This is not to be the usual article that deals with the disappearance of a celebrity: the media have already unleashed enough about the death of Dolores O’Riordan, the Irish singer leader of the Cranberries who abandoned us on January 15th, 2018. Without analyzing the issue too deeply, all we can say about this sad event is that Dolores was a person fragile and strong at the same time, a woman who loved the three children she had by Don Burton, Duran Duran’s ex-manager, who married her in 1994. We do not want to dwell too much on the strange situation where the authorities rushed on the place, a hotel on Park Lane in London, where the singer was for a brief recordings session, declaring first a “unexplained death,” and then dismissing it as “not suspicious”.
The real objective of this article is to track back the story of this artist. An artist who has given a powerful voice to Irish rock and who has been able to interpret pieces full of emotion, born from a mixture of autobiographical elements, social issues and controversial topics.
Dolores Mary Eileen O’Riordan was born in 1971 in Limerick, on a Catholic family, and she is the youngest of seven siblings. She has a tormented childhood, especially between 8 and 12 years, because of the abuses by a family friend, a trauma that will mark her in the years, causing depression and serious eating disorders. The tragedy will inspire the composition of the song Ode to My Family (above).
Nevertheless, Dolores begins to approach the music in very early years.

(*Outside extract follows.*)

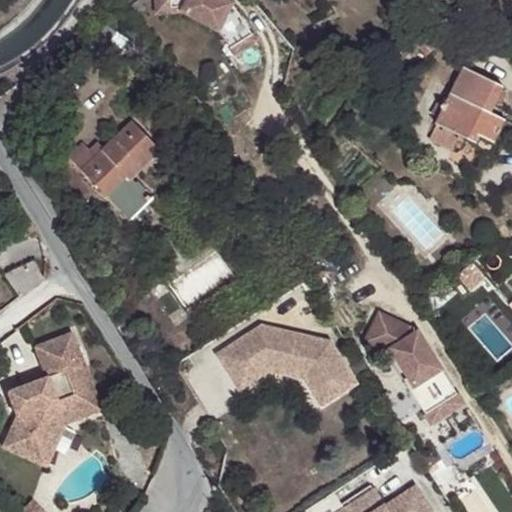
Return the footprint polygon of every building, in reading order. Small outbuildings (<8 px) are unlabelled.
[(226,0),(156,0),(157,9),(183,10),(218,29),(224,37),(246,23),(232,3),(226,0)] [(132,36),(110,21),(89,50),(111,65),(132,36)] [(246,23),(224,37),(235,51),(256,37),(246,23)] [(444,26),(425,42),(431,50),(451,34),(444,26)] [(460,135),(473,141),(476,134),(493,141),(505,117),(492,111),(505,88),(462,67),(443,103),(436,99),(430,111),(437,115),(433,122),(443,127),(460,135)] [(107,145),(84,171),(111,198),(132,177),(134,179),(137,175),(164,150),(135,118),(107,145)] [(453,149),(460,135),(443,127),(436,140),(453,149)] [(476,134),(473,141),(487,148),(493,141),(476,134)] [(67,154),(84,171),(107,145),(99,138),(92,145),(85,137),(67,154)] [(132,177),(111,198),(129,217),(155,192),(137,175),(134,179),(132,177)] [(1,200),(15,225),(27,243),(38,237),(26,217),(12,194),(1,200)] [(8,281),(19,302),(42,286),(43,282),(35,269),(8,281)] [(379,310),(365,339),(387,349),(392,357),(405,377),(427,411),(459,390),(419,328),(379,310)] [(262,328),(219,356),(240,388),(274,367),(303,373),(322,405),(354,383),(329,343),(262,328)] [(80,380),(86,371),(74,337),(37,349),(48,380),(51,387),(39,391),(36,384),(7,394),(16,420),(7,439),(31,450),(44,445),(49,434),(67,427),(87,420),(90,408),(80,380)] [(101,414),(86,371),(80,380),(90,408),(87,420),(101,414)] [(51,387),(48,380),(36,384),(39,391),(51,387)] [(459,390),(427,411),(433,420),(465,400),(459,390)] [(46,471),(67,427),(49,434),(44,445),(31,450),(7,439),(1,452),(46,471)] [(371,481),(340,502),(346,511),(343,511),(428,511),(433,509),(416,482),(386,502),(371,481)] [(42,511),(32,501),(21,511),(42,511)]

In 1990 the real breakthrough comes in his life: she participates in an audition for a group called The Cranberry Saw Us, composed by the brothers Noel and Mike Hogan (respectively guitar and bass) and Fergal Lawler (drums). They are looking for a good substitute for singer Niall Quinn, who is determined to abandon them. It’s Quinn himself who reported the young Dolores to his companions, determining the beginning of her adventure with those who will soon change their name in The Cranberries.
We are on the early 90s, in an Ireland that sees, as well as the rest of the world, a radical change of the music scene: we discover new tendencies like Alternative Rock and, at the same time, the influences from grunge arrive. In an age of transition such as that, The Cranberries, led by an energetic Dolores O’Riordan, find the right environment to emerge thanks to the debut single Uncertain, which receives a huge success and will give name to a subsequent EP. Shortly thereafter, in ’93, the group supports Suede on the American tour and, in the same year, prepares to debut with the album Everybody Else Is Doing the Same, So Why Can’t We?. From that moment on, the world learns about the existence of The Cranberries: Dolores is a charismatic artist, who sings with passion and who -most important- knows how to transmit her passion to the public.
In the subsequent albums, the band is not afraid to approach hot topics, understanding the true communicative power of music. For example No Need To Argue (1994) contains the song Zombie, which proposes a crude examination on the consequences of the Northern Ireland conflict. Ireland is the land of traditions where the Cranberries have their roots, exploring the boundaries of Celtic Rock. But success is not everything for Dolores: carrying on his fight against depression, the singer relies on music, as well as religion, demonstrating a particular affection for Pope John Paul II -she will meet him face-to-face at the Christmas concert in 2001.
Despite the many successful publications, in 2003 Dolores moves away from the band, looking for her own way, starting her solo career and publishing two albums: Are You Listening? (2007) and No Baggage (2009). A wrong decision, however, that she will backtrack, leading to the group’s reunion (2009) and the subsequent release of the album I (2011).
Meanwhile, Dolores carries on other projects such as the new Wave/electronic super trio D.A.R.K., born in 2016 from collaboration with bassist Andy Rourke (The Smiths) and producer Olé Koretsky. D.A.R.K.’s first full-length, Science Agrees, is registered in Ontario, Canada.
We arrive now in the recent times: our singer has suffered some bipolar disorders, instability in the mood and a strong depression -it seems it never abandoned her. After assaulting a hostess and a police officer at the Shannon Airport, Dolores risks the arrest, but she is released because of her precarious mental health conditions.
This unfortunate situation of unhappiness drags her more and more towards a dark mood, that somehow helps her to deal with her pain. In short, her death seems to have been determined by these factors, even if nothing can be confirmed: what is sure is that the world of music tragically lost an icon of rock, a personality that marked an era and gave voice to a great band, brave and determined. And that’s how we want to remember her.